TASK STATEMENT. The full set of lines below has to be duplicated exactly, with no picture kept.

Start of INFORMATION GIVEN

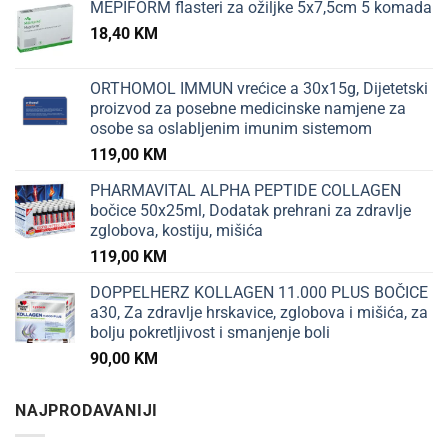
MEPIFORM flasteri za ožiljke 5x7,5cm 5 komada
18,40
KM
ORTHOMOL IMMUN vrećice a 30x15g, Dijetetski
proizvod za posebne medicinske namjene za
osobe sa oslabljenim imunim sistemom
119,00
KM
PHARMAVITAL ALPHA PEPTIDE COLLAGEN
bočice 50x25ml, Dodatak prehrani za zdravlje
zglobova, kostiju, mišića
119,00
KM
DOPPELHERZ KOLLAGEN 11.000 PLUS BOČICE
a30, Za zdravlje hrskavice, zglobova i mišića, za
bolju pokretljivost i smanjenje boli
90,00
KM
NAJPRODAVANIJI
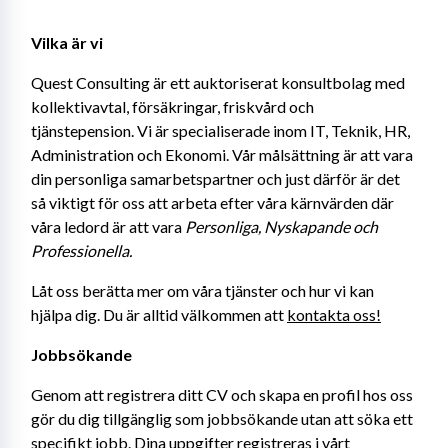
Vilka är vi
Quest Consulting är ett auktoriserat konsultbolag med 
kollektivavtal, försäkringar, friskvård och 
tjänstepension. Vi är specialiserade inom IT, Teknik, HR, 
Administration och Ekonomi. Vår målsättning är att vara 
din personliga samarbetspartner och just därför är det 
så viktigt för oss att arbeta efter våra kärnvärden där 
våra ledord är att vara 
Personliga, Nyskapande och 
Professionella.
Låt oss berätta mer om våra tjänster och hur vi kan 
hjälpa dig. Du är alltid välkommen att 
kontakta oss!
Jobbsökande
Genom att registrera ditt CV och skapa en profil hos oss 
gör du dig tillgänglig som jobbsökande utan att söka ett 
specifikt jobb. Dina uppgifter registreras i vårt 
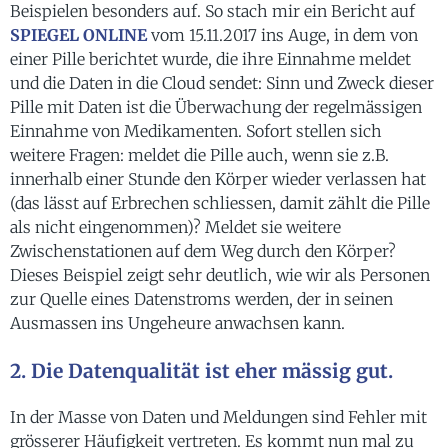
Beispielen besonders auf. So stach mir ein Bericht auf
SPIEGEL ONLINE
vom 15.11.2017 ins Auge, in dem von
einer Pille berichtet wurde, die ihre Einnahme meldet
und die Daten in die Cloud sendet: Sinn und Zweck dieser
Pille mit Daten ist die Überwachung der regelmässigen
Einnahme von Medikamenten. Sofort stellen sich
weitere Fragen: meldet die Pille auch, wenn sie z.B.
innerhalb einer Stunde den Körper wieder verlassen hat
(das lässt auf Erbrechen schliessen, damit zählt die Pille
als nicht eingenommen)? Meldet sie weitere
Zwischenstationen auf dem Weg durch den Körper?
Dieses Beispiel zeigt sehr deutlich, wie wir als Personen
zur Quelle eines Datenstroms werden, der in seinen
Ausmassen ins Ungeheure anwachsen kann.
2. Die Datenqualität ist eher mässig gut.
In der Masse von Daten und Meldungen sind Fehler mit
grösserer Häufigkeit vertreten. Es kommt nun mal zu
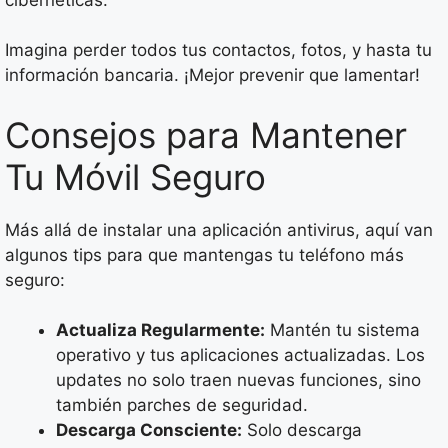
Imagina perder todos tus contactos, fotos, y hasta tu
información bancaria. ¡Mejor prevenir que lamentar!
Consejos para Mantener
Tu Móvil Seguro
Más allá de instalar una aplicación antivirus, aquí van
algunos tips para que mantengas tu teléfono más
seguro:
Actualiza Regularmente:
Mantén tu sistema
operativo y tus aplicaciones actualizadas. Los
updates no solo traen nuevas funciones, sino
también parches de seguridad.
Descarga Consciente:
Solo descarga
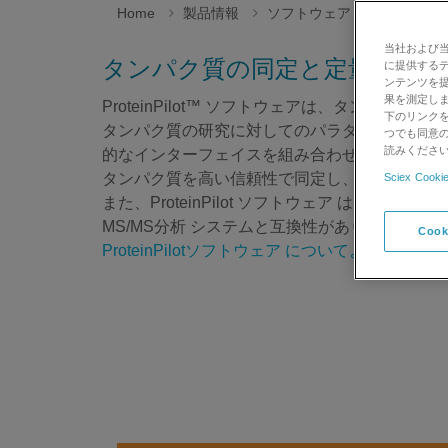
Home
製品情報
ソフトウェア
Protein
当社および
タンパク質の同定と定量をより
に提供する
ンテンツを
果を測定しま
ProteinPilot™ ソフトウェアは、タンパ
下のリンクを
タンパク質の研究に対してのパラダイムシフト
つでも同意の
読みくださ
的なインターフェイスを組み合わせることで、
タンパク質を高い信頼性で同定し、多数の翻訳
Sciex Cookie
また、ProteinPilot ソフトウェア は、m
MS/MS分析 システムと互換性があります。
Cook
ProteinPilotソフトウェア についてより詳細な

End of INFORMATION GIVEN

RESPONSE AREA.
MEPIFORM flasteri za ožiljke 5x7,5cm 5 komada
18,40
KM
ORTHOMOL IMMUN vrećice a 30x15g, Dijetetski
proizvod za posebne medicinske namjene za
osobe sa oslabljenim imunim sistemom
119,00
KM
PHARMAVITAL ALPHA PEPTIDE COLLAGEN
bočice 50x25ml, Dodatak prehrani za zdravlje
zglobova, kostiju, mišića
119,00
KM
DOPPELHERZ KOLLAGEN 11.000 PLUS BOČICE
a30, Za zdravlje hrskavice, zglobova i mišića, za
bolju pokretljivost i smanjenje boli
90,00
KM
NAJPRODAVANIJI
Vilka är vi
Quest Consulting är ett auktoriserat konsultbolag med 
kollektivavtal, försäkringar, friskvård och 
tjänstepension. Vi är specialiserade inom IT, Teknik, HR, 
Administration och Ekonomi. Vår målsättning är att vara 
din personliga samarbetspartner och just därför är det 
så viktigt för oss att arbeta efter våra kärnvärden där 
våra ledord är att vara 
Personliga, Nyskapande och 
Professionella.
Låt oss berätta mer om våra tjänster och hur vi kan 
hjälpa dig. Du är alltid välkommen att 
kontakta oss!
Jobbsökande
Genom att registrera ditt CV och skapa en profil hos oss 
gör du dig tillgänglig som jobbsökande utan att söka ett 
specifikt jobb. Dina uppgifter registreras i vårt 
Beispielen besonders auf. So stach mir ein Bericht auf
SPIEGEL ONLINE
vom 15.11.2017 ins Auge, in dem von
einer Pille berichtet wurde, die ihre Einnahme meldet
und die Daten in die Cloud sendet: Sinn und Zweck dieser
Pille mit Daten ist die Überwachung der regelmässigen
Einnahme von Medikamenten. Sofort stellen sich
weitere Fragen: meldet die Pille auch, wenn sie z.B.
innerhalb einer Stunde den Körper wieder verlassen hat
(das lässt auf Erbrechen schliessen, damit zählt die Pille
als nicht eingenommen)? Meldet sie weitere
Zwischenstationen auf dem Weg durch den Körper?
Dieses Beispiel zeigt sehr deutlich, wie wir als Personen
zur Quelle eines Datenstroms werden, der in seinen
Ausmassen ins Ungeheure anwachsen kann.
2. Die Datenqualität ist eher mässig gut.
In der Masse von Daten und Meldungen sind Fehler mit
grösserer Häufigkeit vertreten. Es kommt nun mal zu
Imagina perder todos tus contactos, fotos, y hasta tu
información bancaria. ¡Mejor prevenir que lamentar!
Consejos para Mantener
Tu Móvil Seguro
Más allá de instalar una aplicación antivirus, aquí van
algunos tips para que mantengas tu teléfono más
seguro:
Actualiza Regularmente:
Mantén tu sistema
operativo y tus aplicaciones actualizadas. Los
updates no solo traen nuevas funciones, sino
también parches de seguridad.
Descarga Consciente:
Solo descarga
Home
製品情報
ソフトウェア
Protein
当社および
タンパク質の同定と定量をより
に提供する
ンテンツを
果を測定しま
ProteinPilot™ ソフトウェアは、タンパ
下のリンクを
タンパク質の研究に対してのパラダイムシフト
つでも同意の
読みくださ
的なインターフェイスを組み合わせることで、
タンパク質を高い信頼性で同定し、多数の翻訳
Sciex Cookie
また、ProteinPilot ソフトウェア は、m
MS/MS分析 システムと互換性があります。
Cook
ProteinPilotソフトウェア についてより詳細な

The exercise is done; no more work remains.